**WHAT THE TASK REQUIRES**. Give again exactly the lines that stretch from the one with "890 428 9.36" to the end of the data below, including both of those lines and nothing else.

**DATA**.
/---

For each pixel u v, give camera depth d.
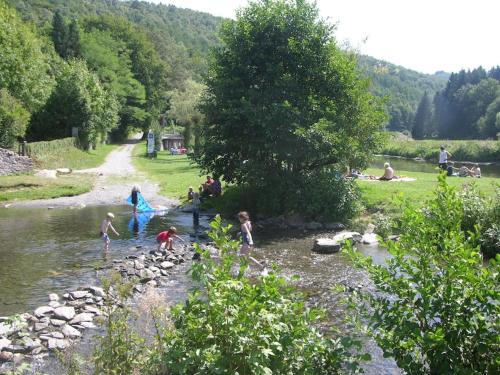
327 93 23.30
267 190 23.86
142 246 17.81
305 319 5.89
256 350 5.07
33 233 20.05
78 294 11.84
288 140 22.08
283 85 22.45
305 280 13.30
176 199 29.47
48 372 7.98
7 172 35.16
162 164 52.34
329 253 16.84
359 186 25.52
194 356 5.15
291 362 5.39
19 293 12.32
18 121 42.28
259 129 22.86
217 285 5.39
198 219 22.61
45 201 28.61
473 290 5.14
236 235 20.17
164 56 143.12
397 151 86.44
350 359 5.69
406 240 5.80
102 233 17.44
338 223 21.56
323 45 23.36
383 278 5.71
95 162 51.56
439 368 5.03
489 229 14.92
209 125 25.36
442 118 140.50
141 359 6.07
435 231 5.63
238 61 23.89
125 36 114.56
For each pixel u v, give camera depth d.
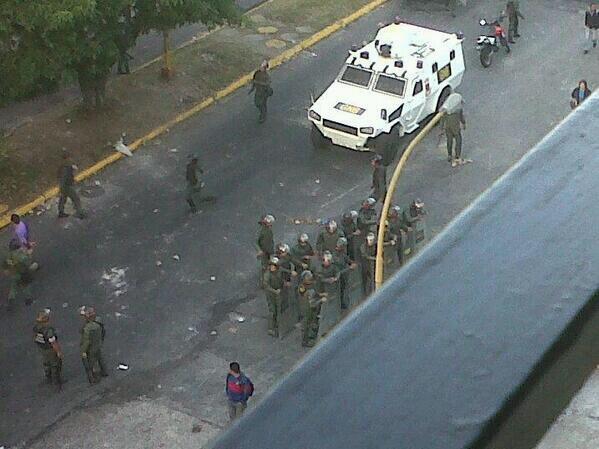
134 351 17.22
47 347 15.80
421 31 24.17
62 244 20.03
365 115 22.28
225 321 17.92
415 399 1.42
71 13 19.55
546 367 1.50
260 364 16.89
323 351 1.49
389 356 1.48
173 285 18.86
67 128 23.59
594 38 27.61
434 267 1.64
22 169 22.08
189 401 16.19
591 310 1.57
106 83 25.08
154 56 26.84
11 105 24.25
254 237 20.27
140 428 15.67
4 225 20.61
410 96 22.73
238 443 1.38
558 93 25.89
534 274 1.62
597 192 1.77
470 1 30.69
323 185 22.03
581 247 1.66
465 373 1.46
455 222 1.74
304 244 17.59
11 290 18.08
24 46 20.34
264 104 24.11
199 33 28.19
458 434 1.39
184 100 25.05
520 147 23.50
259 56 27.30
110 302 18.41
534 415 1.49
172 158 23.05
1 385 16.45
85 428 15.65
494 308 1.56
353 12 29.77
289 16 29.30
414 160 22.81
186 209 21.14
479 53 27.41
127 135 23.56
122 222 20.75
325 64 27.34
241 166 22.70
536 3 30.36
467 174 22.36
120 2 20.98
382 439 1.37
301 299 16.77
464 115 24.80
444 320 1.54
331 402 1.41
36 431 15.59
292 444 1.37
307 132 24.08
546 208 1.75
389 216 17.77
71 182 20.36
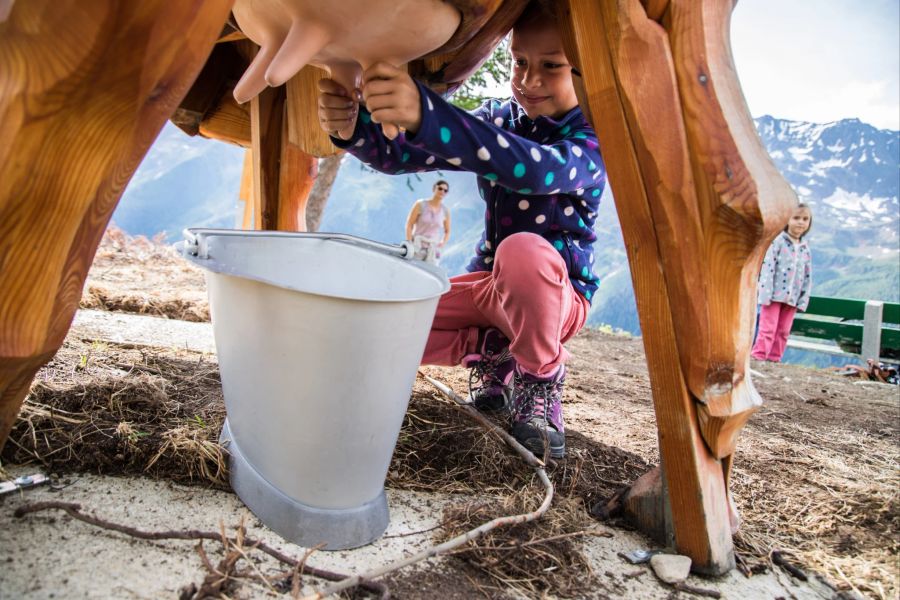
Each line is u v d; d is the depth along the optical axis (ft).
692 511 4.20
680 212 3.85
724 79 3.76
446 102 4.19
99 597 3.02
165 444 4.30
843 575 4.43
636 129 3.87
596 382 9.89
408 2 3.28
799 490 5.86
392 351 3.62
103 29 2.39
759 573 4.37
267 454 3.88
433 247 4.84
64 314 3.01
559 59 5.20
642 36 3.77
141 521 3.71
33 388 4.81
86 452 4.21
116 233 17.71
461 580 3.72
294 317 3.47
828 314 21.29
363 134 4.87
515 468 5.23
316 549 3.68
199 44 2.69
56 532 3.45
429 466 5.06
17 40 2.42
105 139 2.69
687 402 4.08
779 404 10.31
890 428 9.36
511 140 4.48
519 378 5.76
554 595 3.75
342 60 4.05
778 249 17.78
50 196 2.67
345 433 3.67
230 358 3.93
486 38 4.42
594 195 5.74
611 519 4.74
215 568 3.37
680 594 3.97
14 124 2.50
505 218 5.78
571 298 5.58
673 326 4.04
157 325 8.24
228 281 3.76
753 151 3.73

\---

**YOUR RESPONSE**.
890 428 9.36
511 140 4.48
519 378 5.76
554 595 3.75
342 60 4.05
778 249 17.78
50 196 2.67
345 433 3.67
230 358 3.93
486 38 4.42
594 195 5.74
611 519 4.74
215 568 3.37
680 594 3.97
14 124 2.50
505 218 5.78
571 298 5.58
673 326 4.04
157 325 8.24
228 281 3.76
753 151 3.73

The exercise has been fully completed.